Made Ngurah Bagiana adala seorang pekerja keras yang low profil. yang selalu menganggap dirinya bukan siapa-siapa. Kesuksesan yang telah diraihnya tetap membawa dirinya dalam kesederhanaan.
Orang tua memberi saya nama Made Ngurah Bagiana. Saya lahir pada 12
April 1956 sebagai anak keenam dari 12 bersaudara. Sejak kecil, saya
terbiasa ditempa bekerja keras. Malah kalau dipikir-pikir, sejak kecil
pula saya sudah jadi pengusaha. Bayangkan, tiap pergi ke sekolah, tak
pernah saya diberi uang jajan. Kalau mau punya uang, ya saya harus ke
kebun dulu mencari daun pisang, saya potong-potong, lalu dijual ke
pasar.
Menjelang hari raya, saya pun tak pernah mendapat jatah baju baru.

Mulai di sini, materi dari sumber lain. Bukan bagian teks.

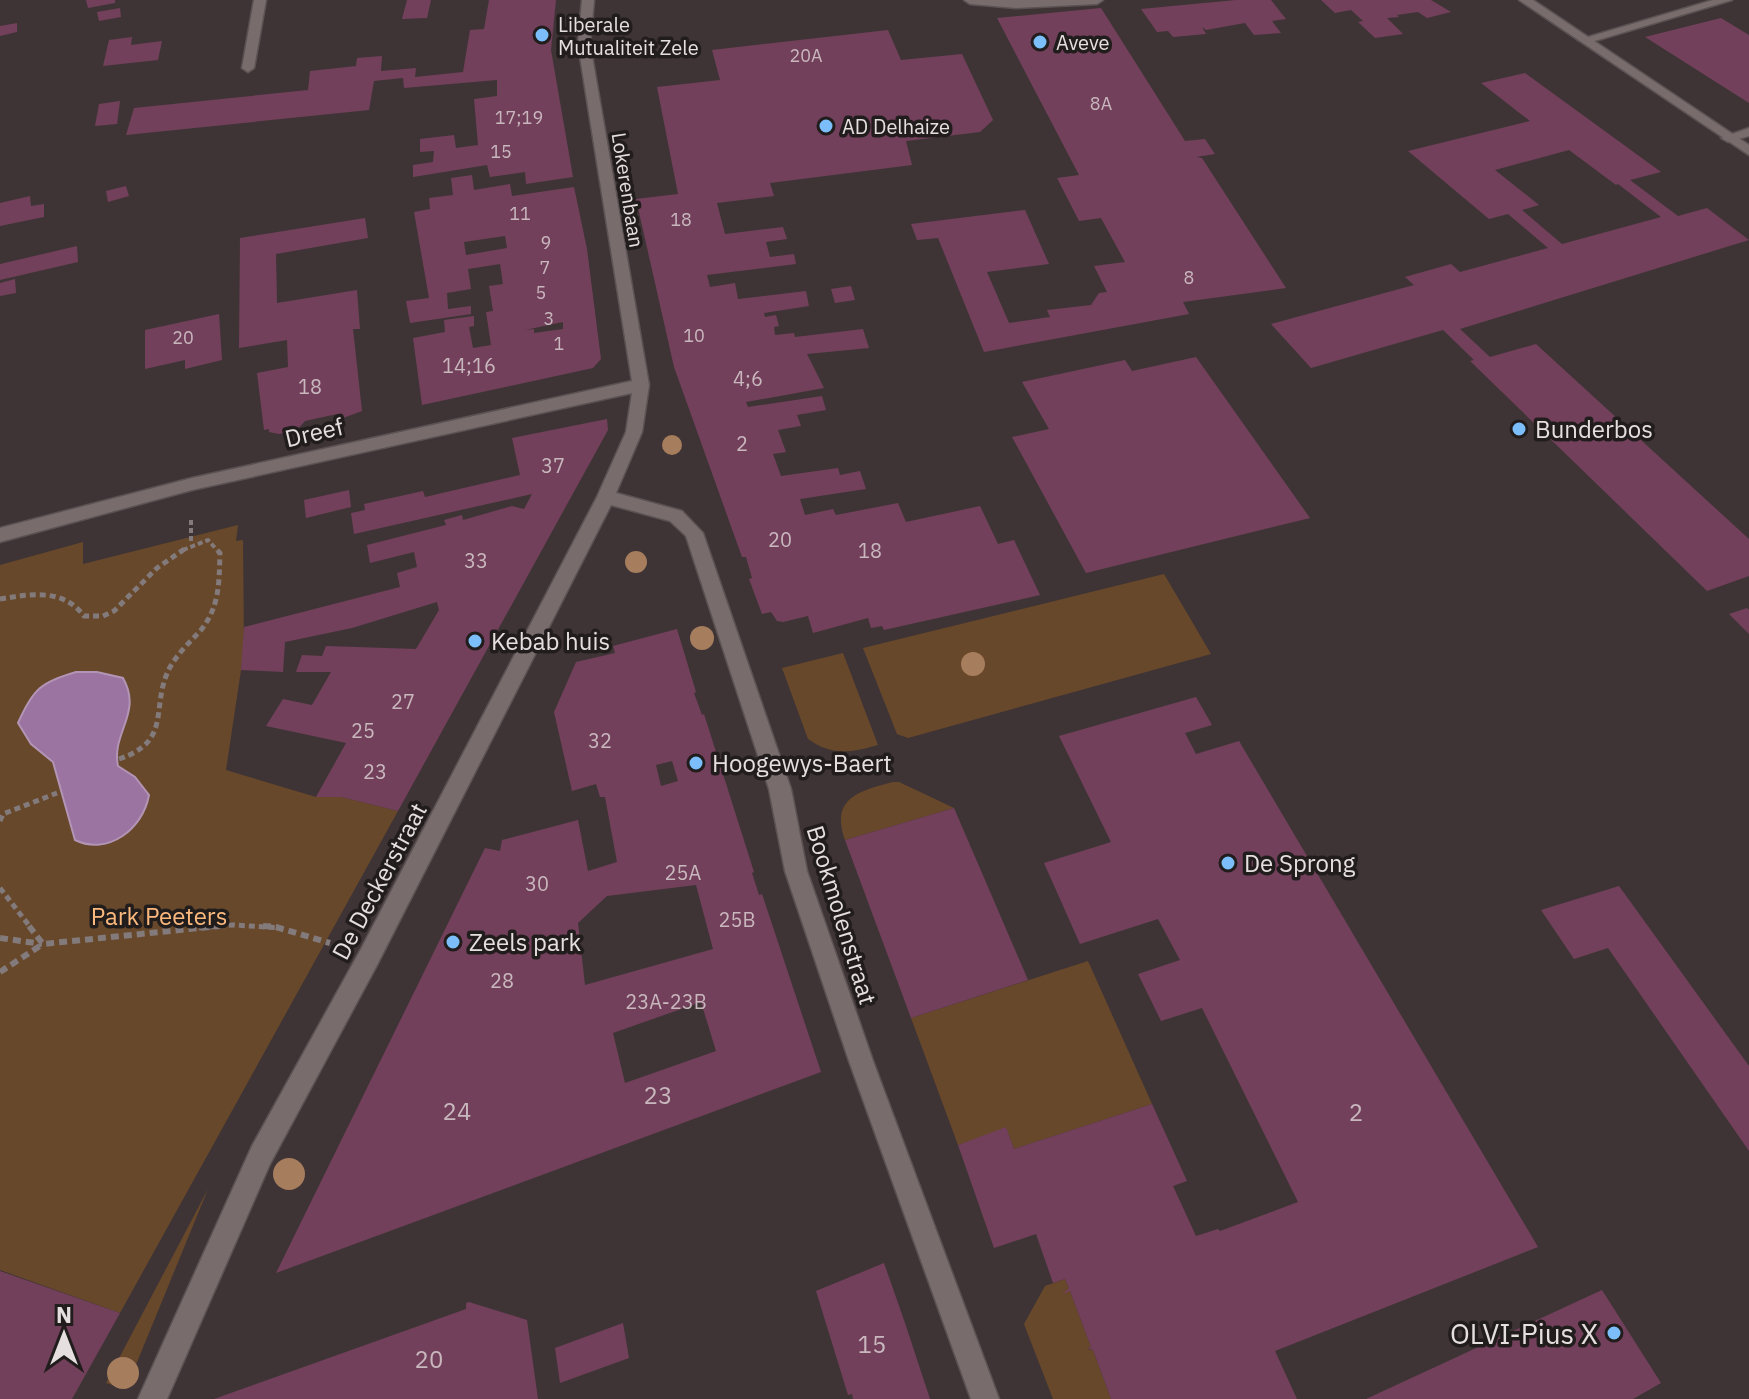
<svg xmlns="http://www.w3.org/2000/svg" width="1749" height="1399" font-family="'IBM Plex Sans',sans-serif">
  <rect width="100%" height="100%" fill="#3f3435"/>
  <!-- green -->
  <path fill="#68482b" d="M238 525 236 541 243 540 244 650 226 770 316 797H341L398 811 120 1313 0 1270V565L83 542V564Z
    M1164 574 1211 654 908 738 897 734 863 648Z
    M843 653 878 745C851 753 832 756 808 739L782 668Z
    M893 782H899L954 808 845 840C830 798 859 791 893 782Z
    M1088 961 1152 1104 1014 1149 1006 1128 958 1145 911 1018Z
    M208 1189 126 1389 106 1383Z
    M1065 1279 1069 1288 1066 1292 1070 1291 1091 1347 1087 1349 1093 1350 1111 1399H1053L1024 1324 1045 1286Z"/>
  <!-- water -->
  <path fill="#9b74a1" stroke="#b294b4" stroke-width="2" d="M76 672H97L123 678C143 713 111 733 118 766L135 777 149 795C143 829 108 856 75 840L53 762 31 744 18 723C33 689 41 682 76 672Z"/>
  <!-- building -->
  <path fill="#72405b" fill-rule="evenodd" d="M86 0H115V3L88 8Z
    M407 0H431L427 18 402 19Z
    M489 0H556L551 50 573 177 526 184 525 172 490 177 487 165 413 177V165L433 162 434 151 420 152V139L454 135 456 148 478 145 474 99 497 96V80L404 88 403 78 374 81 369 110 126 135 134 108 308 90 310 71 356 66 357 58 382 56 381 71 416 68 415 77 463 72 470 30 484 29Z
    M1236 0H1271L1286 19 1272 21 1281 33 1254 35 1245 23 1206 30 1202 27 1206 34 1173 37 1168 31 1157 32 1141 9Z
    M1321 0H1431L1451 12 1427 18 1418 12 1397 15 1399 17 1387 18 1403 34 1375 38 1358 22 1363 21 1351 10 1335 13Z
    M120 8 121 17 99 21 97 12Z
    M1101 8 1185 141 1205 139 1215 154 1196 157 1202 158 1286 288 1183 302 1189 314 984 352 938 238 917 240 911 224 1025 210 1049 264 987 272 1009 323 1050 317 1047 310 1091 305 1099 293 1107 292 1094 266 1125 262 1101 218 1079 221 1057 178 1079 175 997 18Z
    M1721 18 1749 35V103L1645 37Z
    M17 23V32L0 36V26Z
    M888 30 901 60 962 54 993 120 980 132 906 141 912 165 770 183 774 196 717 203 725 234 783 227 787 239 766 242 770 257 794 254 796 264 707 275 710 287 735 283 738 299 806 291 809 306 764 313 765 317 776 315 779 326 774 327 775 335 794 333 795 337 863 329 869 348 807 354 824 388 746 402 748 407 822 396 826 410 797 415 801 426 778 430 786 452 773 454 781 476 838 468 840 475 860 471 866 489 800 499 805 515 833 509 836 515 898 503 906 522 980 506 998 544 1014 540 1040 595 884 630 882 626 871 628 868 618 813 633 808 616 783 622 777 621 771 612 762 614 749 579 752 578 746 557H742L674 367 636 199 678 194 657 87 720 80 712 50Z
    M132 37 131 45 162 41 158 60 103 66 109 40Z
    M1525 73 1661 172 1630 180 1678 216 1707 208 1749 240 1460 329 1490 357 1536 344 1749 539V576L1707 591 1470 361 1474 360 1443 330 1311 368 1271 324 1414 285 1405 277 1451 264 1460 272 1548 248 1508 214 1489 219 1408 151 1530 121 1481 83ZM1569 150 1616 185 1618 184 1661 217 1562 244 1522 210 1539 205 1495 170Z
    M120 101 117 124 95 126 99 104Z
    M472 175 474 190 510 184 512 196 574 187 587 249 601 359 593 368 422 405 413 338 445 332 444 320 474 316V326L469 327 473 348 491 345 486 312 493 311 489 286 503 284 500 264 468 269 471 289 447 293 448 309 471 306V314L410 323 406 301 429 298 414 212 430 209 429 198 453 195 451 178ZM505 236 507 248 466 255 464 242ZM563 322V329L534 333V329L525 330Z
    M126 186 129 196 108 202 106 191Z
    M30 196 31 206 44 204V217L0 226V203Z
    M365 218 368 238 276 254 277 303 357 290 360 329H353L362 411 343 418 337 414 305 421 296 431 279 434 269 432V429L264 430 257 373 288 367 287 340 239 348 240 238Z
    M77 246 78 262 0 280V264Z
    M15 279 16 293 0 296V283Z
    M851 286 855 300 835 303 831 289Z
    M219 314 222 360 185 369V360L145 369V330Z
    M1196 357 1310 518 1086 573 1012 437 1049 429 1022 382 1125 360 1132 371Z
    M607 419 608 430 398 811 341 797H316L346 743 266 726 283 699 312 705 331 672H296L302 655 322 656 326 646 416 649 439 610 437 602 352 628 285 642 283 672 241 670 244 627 400 587 397 573 417 567 414 552 370 563 367 545 446 525 444 520 462 515 463 520 512 506 524 509 532 494 354 534 351 513 365 510 364 504 423 491 425 497 520 475 512 438Z
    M349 490 351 507 306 518 304 500Z
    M1747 608 1749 610V634L1729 614Z
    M677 629 696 692 694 693 702 715 704 714 754 872 752 873 759 895 762 894 821 1072 276 1273 485 848 500 851 502 840 578 820 588 871 617 862 605 797H600L596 784 572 791 554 712 576 662 615 653 613 646ZM672 761 678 781 661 786 656 765ZM696 885 713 949 585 985 578 923 607 896ZM701 1002 716 1051 625 1083 613 1033Z
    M1196 697 1212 725 1185 733 1196 754 1239 741 1538 1247 1275 1351 1297 1399H1111L1093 1350 1087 1348 1091 1347 1070 1291 1062 1294 1069 1288 1065 1279 1053 1283 1036 1234 994 1248 958 1145 1006 1127 1014 1149 1152 1104 1187 1181 1173 1186 1196 1236 1218 1229 1220 1231 1298 1202 1202 1008 1161 1021 1138 974 1180 960 1158 919 1080 944 1044 863 1111 842 1059 736Z
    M954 808 1028 980 911 1018 845 840Z
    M1619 886 1749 1066V1151L1608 948 1574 959 1541 910Z
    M884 1263 905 1323 930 1399H853L852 1394 848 1395 816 1291Z
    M0 1271 120 1313 72 1399H0Z
    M1602 1290 1661 1383 1633 1399H1366Z
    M469 1302 527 1320 538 1399H214L466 1309V1303Z
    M623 1323 629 1358 560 1383 555 1348Z"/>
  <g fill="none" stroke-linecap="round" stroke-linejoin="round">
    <!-- lane casing -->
    <g stroke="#5b5253" stroke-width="3">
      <path id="lane" d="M254 0H266L254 68 248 72 242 68Z
        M1713 0H1732L1588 43 1578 40Z
        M1749 128V136L1728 142 1721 138Z"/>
    </g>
    <!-- street casing -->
    <g stroke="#5b5253" stroke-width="3">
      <path id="street" d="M582 0H594L590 44 649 385 642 432 616 493 682 511 703 533 791 789 807 871 873 1061 999 1399H971L849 1061 785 871 769 789 686 536 670 521 611 505 377 965 270 1164 167 1399H138L252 1146 361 949 597 497 626 432 632 393 192 490 0 542V528L192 478 632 381 578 44Z
        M964 0H1103L1097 4 1016 8 970 4Z"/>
    </g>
    <!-- secondary casing -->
    <g stroke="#5b5253" stroke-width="3">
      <path id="secondary" d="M1519 0H1533L1749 145V155Z"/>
    </g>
    <!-- path-far2 -->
    <path stroke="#837a7b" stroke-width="4" stroke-dasharray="5 3" stroke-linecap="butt" d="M191 520V543
      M183 550 208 540 217 550"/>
    <!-- path-far1 -->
    <path stroke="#837a7b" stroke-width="5" stroke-dasharray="6 4" stroke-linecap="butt" d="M0 599C31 594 63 588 84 616H103L114 611 157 568 186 548
      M119 759C173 741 150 708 169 669 177 654 190 642 201 630 220 606 219 582 220 553L215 548
      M0 821 3 814 57 793
      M0 888 31 928
      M199 928 233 925 281 928"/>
    <!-- path -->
    <path stroke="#837a7b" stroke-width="6" stroke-dasharray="8 5" stroke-linecap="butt" d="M29 926 43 944 219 926
      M263 926 276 927 330 943
      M0 938 42 944
      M0 972 43 944"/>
    <!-- lane -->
    <use href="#lane" fill="#796c6d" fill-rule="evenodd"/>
    <!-- street -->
    <use href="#street" fill="#796c6d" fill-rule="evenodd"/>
    <!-- secondary -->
    <use href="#secondary" fill="#796c6d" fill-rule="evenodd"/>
  </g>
  <!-- trees -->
  <g fill="#a67d5d">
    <circle cx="672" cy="445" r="10"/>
    <circle cx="636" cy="562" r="11"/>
    <circle cx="702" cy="638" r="12"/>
    <circle cx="973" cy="664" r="12"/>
    <circle cx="289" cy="1174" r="16"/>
    <circle cx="123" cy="1373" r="16"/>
  </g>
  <!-- markers -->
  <g fill="#7bbef9" stroke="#221d1d" stroke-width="3">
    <circle cx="542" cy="35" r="8"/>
    <circle cx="1040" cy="42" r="8"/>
    <circle cx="826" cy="126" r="8"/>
    <circle cx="1519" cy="429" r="8"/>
    <circle cx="475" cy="641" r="8"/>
    <circle cx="696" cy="763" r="8"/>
    <circle cx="1228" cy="863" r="8"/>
    <circle cx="453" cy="942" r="8"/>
    <circle cx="1614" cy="1333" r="8"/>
  </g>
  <g text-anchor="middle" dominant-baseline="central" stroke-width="7" stroke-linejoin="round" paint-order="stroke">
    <!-- far-number labels -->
    <g font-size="18" fill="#c9b7be">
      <text x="806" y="55">20A</text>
      <text x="1101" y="103">8A</text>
      <text x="519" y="117">17;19</text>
      <text x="501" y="151">15</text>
      <text x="520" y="213">11</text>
      <text x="681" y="219">18</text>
      <text x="546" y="242">9</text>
      <text x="545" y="267">7</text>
      <text x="1189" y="277">8</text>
      <text x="541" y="292">5</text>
      <text x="549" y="318">3</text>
      <text x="694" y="335">10</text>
      <text x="183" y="337">20</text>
      <text x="559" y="343">1</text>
    </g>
    <!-- far-poi labels -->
    <g font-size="20" fill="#e6dfdf" stroke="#221d1d" text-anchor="start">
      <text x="558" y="24">Liberale<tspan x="558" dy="23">Mutualiteit Zele</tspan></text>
      <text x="1056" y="42">Aveve</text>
      <text x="842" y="126">AD Delhaize</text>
    </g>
    <!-- far-street labels -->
    <g font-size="20" fill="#e6dfdf" stroke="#221d1d">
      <text transform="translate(628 190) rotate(81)">Lokerenbaan</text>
    </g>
    <!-- number labels -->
    <g font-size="20" fill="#c9b7be">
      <text x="469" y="365">14;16</text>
      <text x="748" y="378">4;6</text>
      <text x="310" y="386">18</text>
      <text x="742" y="443">2</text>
      <text x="553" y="465">37</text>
      <text x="780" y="539">20</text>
      <text x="870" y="550">18</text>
      <text x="476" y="560">33</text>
      <text x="403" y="701">27</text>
      <text x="363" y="730">25</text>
      <text x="600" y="740">32</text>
      <text x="375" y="771">23</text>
      <text x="683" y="872">25A</text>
      <text x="537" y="883">30</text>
      <text x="737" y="919">25B</text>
      <text x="502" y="980">28</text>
      <text x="666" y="1001">23A-23B</text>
    </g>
    <!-- poi labels -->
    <g font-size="24" fill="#e6dfdf" stroke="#221d1d" text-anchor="start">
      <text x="1535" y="429">Bunderbos</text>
      <text x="491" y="641">Kebab huis</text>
      <text x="712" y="763">Hoogewys-Baert</text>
      <text x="1244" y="863">De Sprong</text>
      <text x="469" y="942">Zeels park</text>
    </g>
    <!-- street labels -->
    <g font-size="24" fill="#e6dfdf" stroke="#221d1d">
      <text transform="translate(314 432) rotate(-13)">Dreef</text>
      <text transform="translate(379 881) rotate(-62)">De Deckerstraat</text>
      <text transform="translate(842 915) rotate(73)">Bookmolenstraat</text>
    </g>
    <!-- park labels -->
    <g font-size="24" fill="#fbb97d" stroke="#221d1d">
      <text x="159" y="916">Park Peeters</text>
    </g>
    <!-- near-number labels -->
    <g font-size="24" fill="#c9b7be">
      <text x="658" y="1095">23</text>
      <text x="457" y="1111">24</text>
      <text x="1356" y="1112">2</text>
      <text x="872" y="1344">15</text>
      <text x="429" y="1359">20</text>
    </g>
    <!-- near-poi labels -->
    <g font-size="28" fill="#e6dfdf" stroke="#221d1d" text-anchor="end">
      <text x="1598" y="1333">OLVI-Pius X</text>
    </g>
  </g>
  <!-- north arrow -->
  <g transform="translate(64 1335)" stroke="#221d1d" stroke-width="6" paint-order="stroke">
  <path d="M0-6L14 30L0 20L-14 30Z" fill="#e6dfdf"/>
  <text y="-12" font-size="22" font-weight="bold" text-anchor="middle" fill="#e6dfdf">N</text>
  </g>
</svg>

Biasanya, beberapa bulan sebelumnya saya memelihara anak ayam. Kalau
sudah cukup besar, saya jual. Uangnya untuk beli baju baru. Lalu,
sekitar usia 10 tahun, saya harus bisa memasak sendiri. Jadi, kalau mau
makan, Ibu cukup memberi segenggam beras dan lauk mentah untuk saya
olah sendiri.
PENSIUN JADI PREMAN
Begitulah, hidup saya bergulir hingga menamatkan STM bangunan tahun
1975. Bosan di Bali, saya pun merantau ke Jakarta tanpa tujuan. Saya
menumpang di kontrakan kakak saya di Utan Kayu. Untuk mengisi perut,
saya sempat menjadi tukang cuci pakaian, kuli bangunan, dan kondektur
bis PPD.
Kerasnya kehidupan Jakarta, tak urung menjebloskan saya pada kehidupan
preman. Bermodal rambut gondrong dan tampang sangar, ada-ada saja ulah
yang saya perbuat. Paling sering kalau naik bis kota tidak bayar, tapi
minta uang kembalian. (Sambil berkisah, Made terbahak tiap mengingat
pengalaman masa lalunya. Berulang kali ia menggeleng, lalu membenarkan
letak kacamatanya).
Toh, akhirnya saya pensiun jadi preman. Gantinya, saya berjualan telur.
Saya beli satu peti telur di pasar, lalu diecer ke pedagang-pedagang
bubur. Ternyata, usaha saya mandeg. Saya pun beralih menjadi sopir
omprengan. Bentuknya bukan seperti angkot ataupun mikrolet zaman
sekarang, masih berupa pick-up yang belakangnya dikasih terpal. Saya
menjalani rute Kampung Melayu – Pulogadung – Cililitan.
Tahun 1985, saya pulang ke kampung halaman. Pada 25 Desember tahun itu,
saya menikah dengan perempuan sedaerah, Made Arsani Dewi. Oleh karena
cinta kami bertaut di Jakarta, kami memutuskan kembali ke Ibu Kota
untuk mengadu nasib. Kami membeli rumah mungil di daerah Pondok Kelapa.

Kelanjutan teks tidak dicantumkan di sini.